ASSIGNMENT
Read the data, and whenever a line holds the word "wrist", report that line.
+ + +
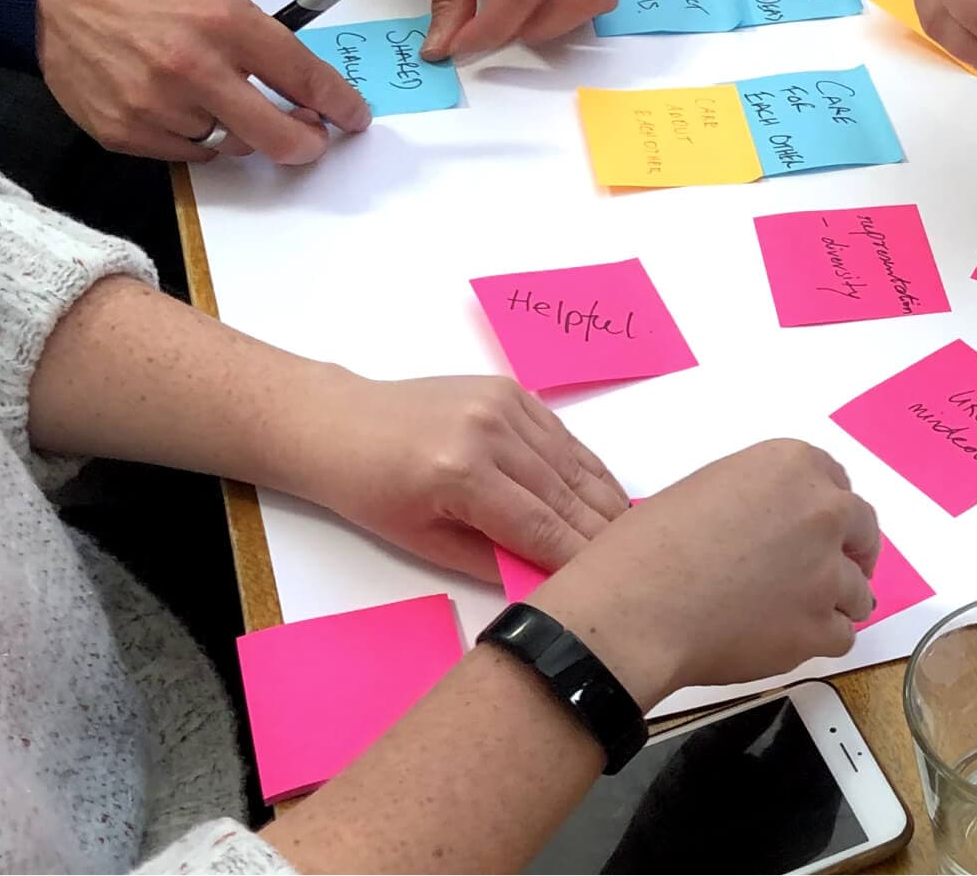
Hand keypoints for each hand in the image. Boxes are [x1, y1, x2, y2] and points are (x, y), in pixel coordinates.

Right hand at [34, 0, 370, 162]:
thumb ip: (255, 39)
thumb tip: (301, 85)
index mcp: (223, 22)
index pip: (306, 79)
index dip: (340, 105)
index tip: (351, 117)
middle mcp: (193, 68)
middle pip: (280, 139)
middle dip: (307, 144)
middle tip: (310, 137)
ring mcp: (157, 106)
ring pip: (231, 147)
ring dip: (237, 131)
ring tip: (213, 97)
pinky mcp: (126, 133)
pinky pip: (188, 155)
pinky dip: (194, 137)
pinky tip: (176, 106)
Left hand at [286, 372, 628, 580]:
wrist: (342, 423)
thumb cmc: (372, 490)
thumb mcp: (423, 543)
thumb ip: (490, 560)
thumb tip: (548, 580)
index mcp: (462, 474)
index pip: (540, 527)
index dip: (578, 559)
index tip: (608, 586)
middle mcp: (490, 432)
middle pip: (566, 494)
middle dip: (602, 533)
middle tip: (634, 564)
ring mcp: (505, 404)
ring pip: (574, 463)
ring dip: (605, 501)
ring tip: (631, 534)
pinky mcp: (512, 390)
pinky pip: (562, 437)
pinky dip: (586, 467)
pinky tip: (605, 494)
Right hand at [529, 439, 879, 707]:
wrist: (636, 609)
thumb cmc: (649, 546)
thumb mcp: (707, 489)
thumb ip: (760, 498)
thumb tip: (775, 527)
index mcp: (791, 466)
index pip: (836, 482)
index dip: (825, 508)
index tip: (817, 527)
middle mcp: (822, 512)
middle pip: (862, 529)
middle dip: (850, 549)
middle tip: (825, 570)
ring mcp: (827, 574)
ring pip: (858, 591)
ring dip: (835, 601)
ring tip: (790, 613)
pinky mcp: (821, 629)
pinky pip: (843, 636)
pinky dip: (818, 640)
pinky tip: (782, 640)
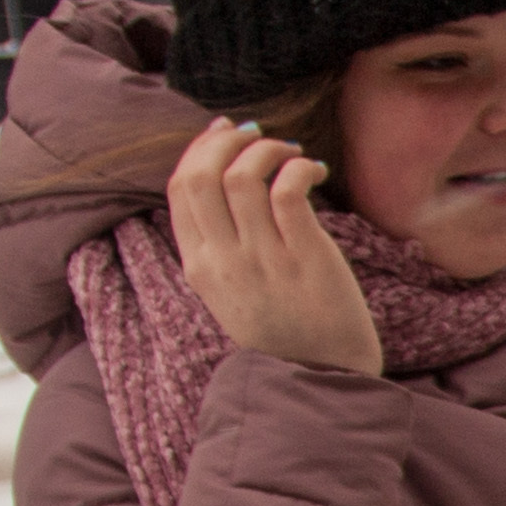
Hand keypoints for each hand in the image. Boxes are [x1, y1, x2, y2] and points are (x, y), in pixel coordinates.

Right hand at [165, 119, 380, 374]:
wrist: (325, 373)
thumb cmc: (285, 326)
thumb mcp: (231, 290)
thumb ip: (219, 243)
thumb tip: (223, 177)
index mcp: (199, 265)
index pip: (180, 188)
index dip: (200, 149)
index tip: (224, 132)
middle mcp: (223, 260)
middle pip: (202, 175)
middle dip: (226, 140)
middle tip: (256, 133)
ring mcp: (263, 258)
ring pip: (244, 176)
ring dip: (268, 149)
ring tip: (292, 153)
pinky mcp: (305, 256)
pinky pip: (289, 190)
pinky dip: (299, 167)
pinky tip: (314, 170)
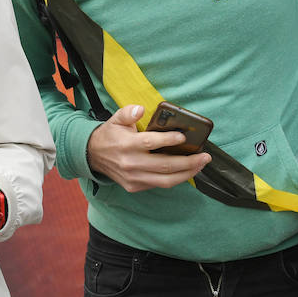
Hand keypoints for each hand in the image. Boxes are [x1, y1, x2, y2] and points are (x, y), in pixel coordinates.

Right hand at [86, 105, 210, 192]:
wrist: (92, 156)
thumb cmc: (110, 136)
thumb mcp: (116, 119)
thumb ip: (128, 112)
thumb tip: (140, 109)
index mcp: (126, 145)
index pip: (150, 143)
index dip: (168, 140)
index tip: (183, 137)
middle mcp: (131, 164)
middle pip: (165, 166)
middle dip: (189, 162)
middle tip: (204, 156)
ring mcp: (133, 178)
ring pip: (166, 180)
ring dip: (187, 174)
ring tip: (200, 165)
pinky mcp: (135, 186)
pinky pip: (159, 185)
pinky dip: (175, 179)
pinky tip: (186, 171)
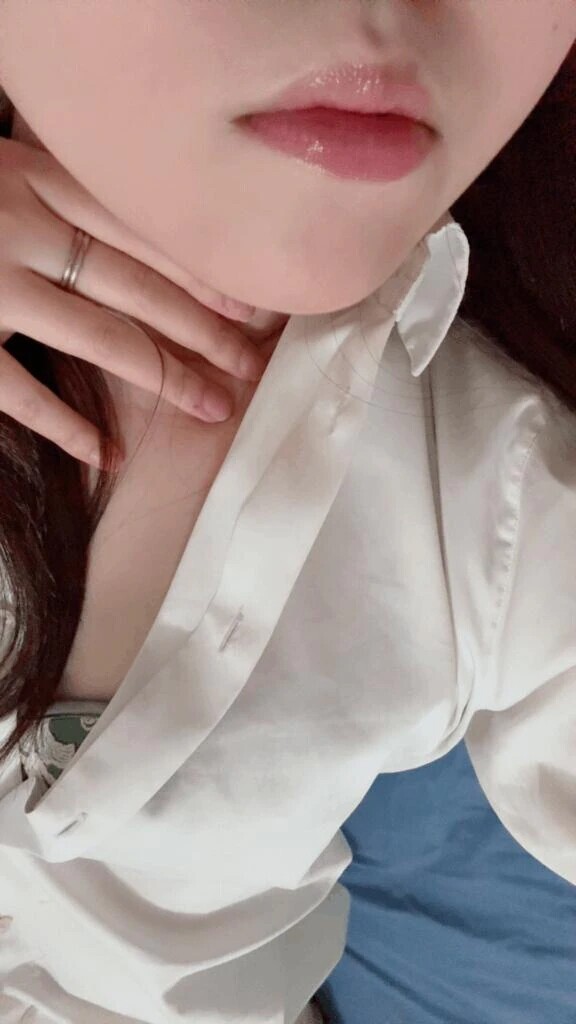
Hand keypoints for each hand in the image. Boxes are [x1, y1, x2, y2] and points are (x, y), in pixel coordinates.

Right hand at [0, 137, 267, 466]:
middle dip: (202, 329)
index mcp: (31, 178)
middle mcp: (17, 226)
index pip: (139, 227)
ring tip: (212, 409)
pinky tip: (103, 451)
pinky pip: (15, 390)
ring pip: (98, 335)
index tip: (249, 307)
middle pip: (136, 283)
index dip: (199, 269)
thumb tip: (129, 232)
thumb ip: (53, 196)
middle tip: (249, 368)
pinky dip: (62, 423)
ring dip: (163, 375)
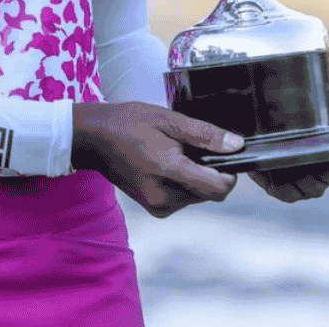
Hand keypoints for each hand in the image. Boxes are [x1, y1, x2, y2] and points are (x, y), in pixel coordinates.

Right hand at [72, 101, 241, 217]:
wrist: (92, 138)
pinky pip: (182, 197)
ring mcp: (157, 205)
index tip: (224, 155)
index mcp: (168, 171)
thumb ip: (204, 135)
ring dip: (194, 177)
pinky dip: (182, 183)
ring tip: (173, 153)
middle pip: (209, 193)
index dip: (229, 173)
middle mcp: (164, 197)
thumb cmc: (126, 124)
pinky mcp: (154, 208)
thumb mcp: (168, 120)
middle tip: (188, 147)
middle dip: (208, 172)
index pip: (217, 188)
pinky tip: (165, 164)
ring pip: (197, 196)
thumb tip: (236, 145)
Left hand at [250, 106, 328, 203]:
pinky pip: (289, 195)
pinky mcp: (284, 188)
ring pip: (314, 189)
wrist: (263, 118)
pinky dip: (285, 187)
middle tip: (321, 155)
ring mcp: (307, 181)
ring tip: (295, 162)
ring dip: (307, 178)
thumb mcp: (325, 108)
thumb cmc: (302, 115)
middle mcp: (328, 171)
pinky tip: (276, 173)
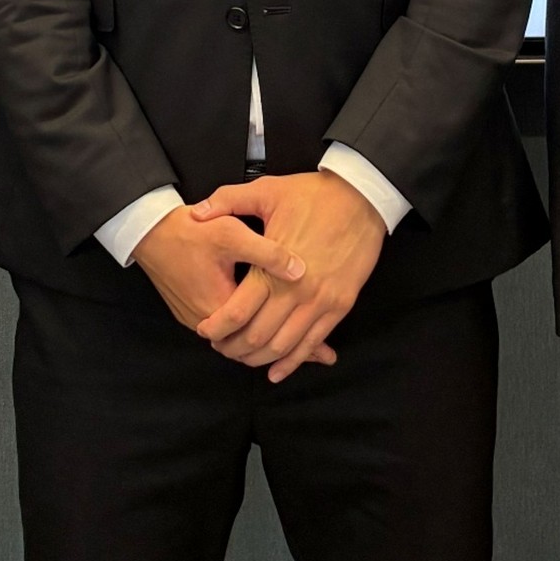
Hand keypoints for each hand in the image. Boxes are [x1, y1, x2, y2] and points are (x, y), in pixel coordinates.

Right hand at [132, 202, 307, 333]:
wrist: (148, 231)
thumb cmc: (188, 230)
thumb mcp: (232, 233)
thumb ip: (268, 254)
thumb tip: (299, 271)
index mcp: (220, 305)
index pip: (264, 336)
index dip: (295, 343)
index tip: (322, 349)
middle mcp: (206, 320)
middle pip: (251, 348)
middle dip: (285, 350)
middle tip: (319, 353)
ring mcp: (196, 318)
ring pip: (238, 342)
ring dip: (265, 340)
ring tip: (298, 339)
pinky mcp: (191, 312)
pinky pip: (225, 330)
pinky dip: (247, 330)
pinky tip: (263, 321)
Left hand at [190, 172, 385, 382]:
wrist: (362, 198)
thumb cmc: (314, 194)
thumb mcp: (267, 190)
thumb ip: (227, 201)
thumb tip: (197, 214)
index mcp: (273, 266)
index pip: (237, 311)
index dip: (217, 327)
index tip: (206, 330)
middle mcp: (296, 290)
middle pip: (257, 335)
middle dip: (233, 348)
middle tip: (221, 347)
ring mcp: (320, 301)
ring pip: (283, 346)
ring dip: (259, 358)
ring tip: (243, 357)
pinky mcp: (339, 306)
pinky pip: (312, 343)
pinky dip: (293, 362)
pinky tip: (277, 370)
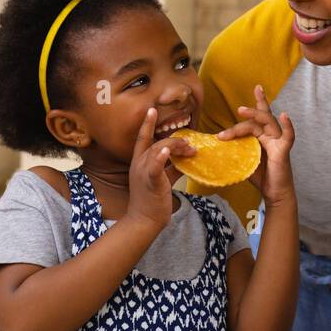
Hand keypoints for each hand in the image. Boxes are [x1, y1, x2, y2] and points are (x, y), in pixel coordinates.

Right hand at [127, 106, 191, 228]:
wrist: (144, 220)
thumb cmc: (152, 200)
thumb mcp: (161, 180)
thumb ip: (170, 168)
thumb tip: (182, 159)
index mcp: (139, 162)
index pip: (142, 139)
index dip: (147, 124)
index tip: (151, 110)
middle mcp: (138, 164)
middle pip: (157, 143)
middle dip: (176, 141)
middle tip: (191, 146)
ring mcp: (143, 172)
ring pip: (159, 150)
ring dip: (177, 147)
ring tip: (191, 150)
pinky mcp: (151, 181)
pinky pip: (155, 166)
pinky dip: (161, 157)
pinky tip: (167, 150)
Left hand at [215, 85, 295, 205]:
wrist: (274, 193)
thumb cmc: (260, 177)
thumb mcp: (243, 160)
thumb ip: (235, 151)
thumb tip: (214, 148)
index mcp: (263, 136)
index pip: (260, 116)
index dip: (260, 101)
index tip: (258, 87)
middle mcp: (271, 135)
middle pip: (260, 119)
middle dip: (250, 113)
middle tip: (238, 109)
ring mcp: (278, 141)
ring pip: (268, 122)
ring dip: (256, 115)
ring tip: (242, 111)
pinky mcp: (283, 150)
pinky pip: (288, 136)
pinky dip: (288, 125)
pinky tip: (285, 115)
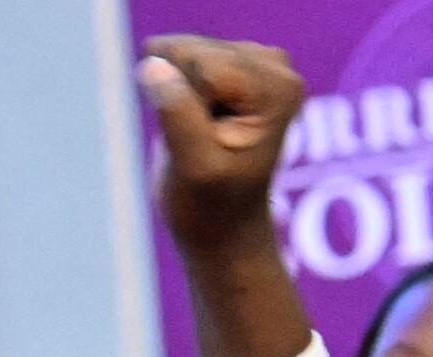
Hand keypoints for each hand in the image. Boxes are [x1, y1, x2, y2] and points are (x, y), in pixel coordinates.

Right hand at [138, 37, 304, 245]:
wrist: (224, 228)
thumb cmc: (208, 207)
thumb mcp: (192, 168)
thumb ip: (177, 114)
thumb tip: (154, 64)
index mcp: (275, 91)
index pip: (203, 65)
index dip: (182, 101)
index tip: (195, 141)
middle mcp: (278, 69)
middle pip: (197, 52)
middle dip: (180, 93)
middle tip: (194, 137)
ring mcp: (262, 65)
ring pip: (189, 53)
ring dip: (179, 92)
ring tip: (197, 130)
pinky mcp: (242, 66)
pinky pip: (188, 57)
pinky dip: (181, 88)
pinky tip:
+ + +
COMPLETED TASK
wrist: (342, 423)
wrist: (636, 609)
wrist: (325, 373)
wrist: (92, 156)
wrist: (92, 138)
wrist: (263, 118)
wrist: (148, 231)
wrist: (362, 198)
wrist: (144, 220)
wrist: (274, 193)
wrist: (224, 228)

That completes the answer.